The legacies of both his father and his grandfather inspire Jackson to work as hard in his current vocation as he has in his former positions.

“(My father and grandfather) were providers, that was how they were raised,” Jackson said. “You work, you provide… you don't just sit down and waste away.”

Currently, Jackson acts as owner, barista, cashier, interior designer and chef, running Deja Brew single-handedly while his daughter is away at college.

As he continues to imagine what Deja Brew could look like, Jackson plans to develop his business in a variety of ways.

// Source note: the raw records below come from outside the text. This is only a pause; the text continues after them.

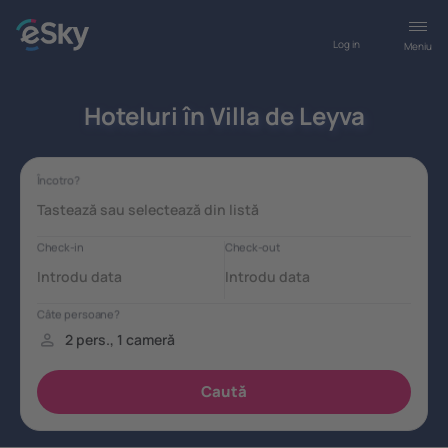
Log in
Meniu
Hoteluri în Villa de Leyva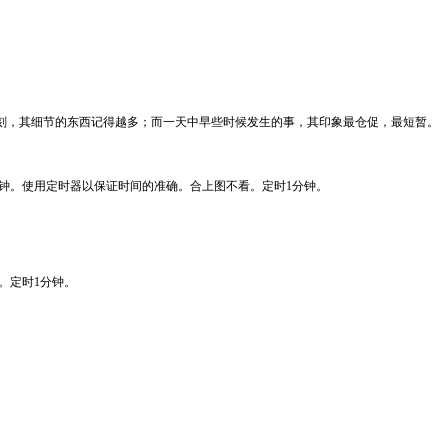
，其细节的东西记得越多；而一天中早些时候发生的事，其印象最仓促，最短暂。
钟。使用定时器以保证时间的准确。合上图不看。定时1分钟。
。定时1分钟。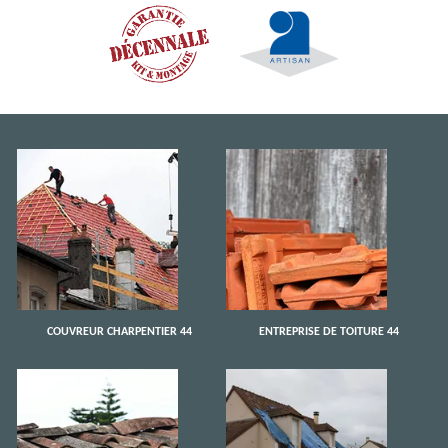
COUVREUR CHARPENTIER 44
ENTREPRISE DE TOITURE 44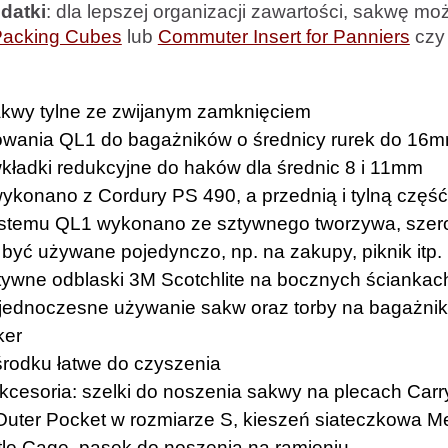
datki
: dla lepszej organizacji zawartości, sakwę mo
acking Cubes
lub
Commuter Insert for Panniers
cz
akwy tylne ze zwijanym zamknięciem
wania QL1 do bagażników o średnicy rurek do 16
kładki redukcyjne do haków dla średnic 8 i 11mm
ykonano z Cordury PS 490, a przednią i tylną część
stemu QL1 wykonano ze sztywnego tworzywa, szerok
yć używane pojedynczo, np. na zakupy, piknik itp.
ywne odblaski 3M Scotchlite na bocznych ściankac
 jednoczesne używanie sakw oraz torby na bagażnik
ker
rodku łatwe do czyszenia
kcesoria: szelki do noszenia sakwy na plecach Carr
uter Pocket w rozmiarze S, kieszeń siateczkowa M
tle Cage, pasek do noszenia na ramieniu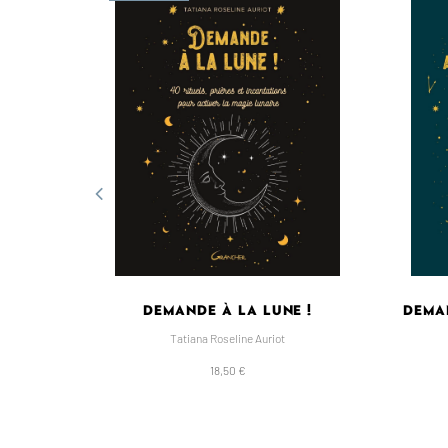
TUNE
DEMANDE À LA LUNE !
DEMAN
Tatiana Roseline Auriot
18,50 €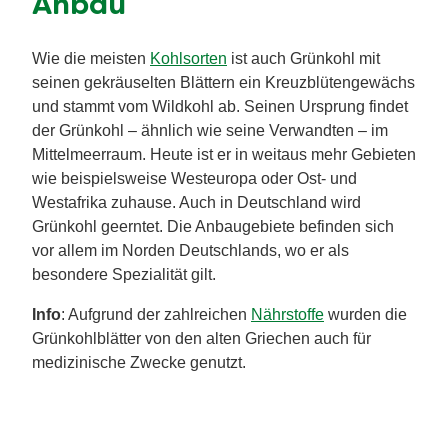
Anbau
Wie die meisten
Kohlsorten
ist auch Grünkohl mit
seinen gekräuselten Blättern ein Kreuzblütengewächs
und stammt vom Wildkohl ab. Seinen Ursprung findet
der Grünkohl – ähnlich wie seine Verwandten – im
Mittelmeerraum. Heute ist er in weitaus mehr Gebieten
wie beispielsweise Westeuropa oder Ost- und
Westafrika zuhause. Auch in Deutschland wird
Grünkohl geerntet. Die Anbaugebiete befinden sich
vor allem im Norden Deutschlands, wo er als
besondere Spezialität gilt.
Info
: Aufgrund der zahlreichen
Nährstoffe
wurden die
Grünkohlblätter von den alten Griechen auch für
medizinische Zwecke genutzt.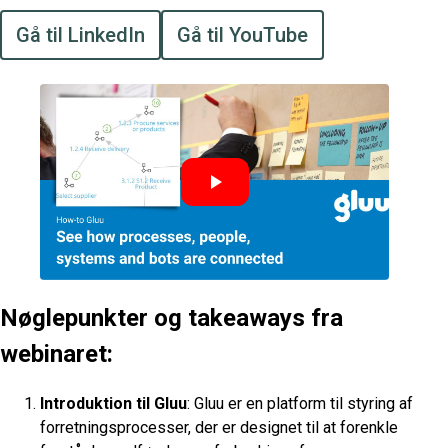
Gå til LinkedIn
Gå til YouTube
Nøglepunkter og takeaways fra
webinaret:
Introduktion til Gluu
: Gluu er en platform til styring af
forretningsprocesser, der er designet til at forenkle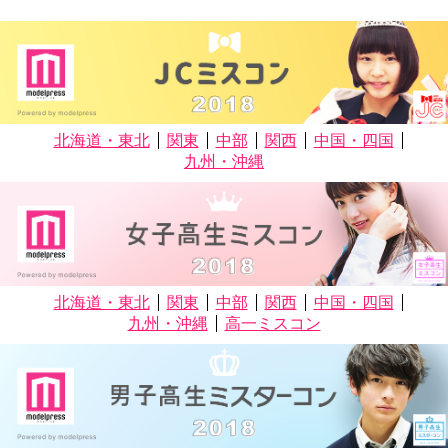
北海道・東北
関東
中部
関西
中国・四国
九州・沖縄
北海道・東北
関東
中部
関西
中国・四国
九州・沖縄
高一ミスコン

Jackson hopes Deja Brew will become a central place for the community to gather and enjoy both indoor and outdoor events. To create more space for these events, Jackson plans on remodeling the building’s upstairs room to host receptions and larger groups.

Additionally, Jackson envisions expanding Deja Brew to become a combined winery and coffee bar. Victory Vineyards has already been started, with five-year-old grape vines imported from New York and planted in front of the main building. Jackson plans to make his own wine — picking, de-stemming, crushing and fermenting to create primarily sweet fruit wines. 

“The winery and the coffee shop are perfect companions — it’s an ideal combination,” Jackson said. 

As individuals take the time to stop for a little caffeine or to enjoy a quieter space, Jackson embraces the casual conversations and daily points of connection he is able to have with each customer.

Recent high school graduates, couples on coffee dates, professors, pastors and college students alike are invited to stop, sip and gather. 

“It’s a safe place,” Jackson said. “That’s the intent.”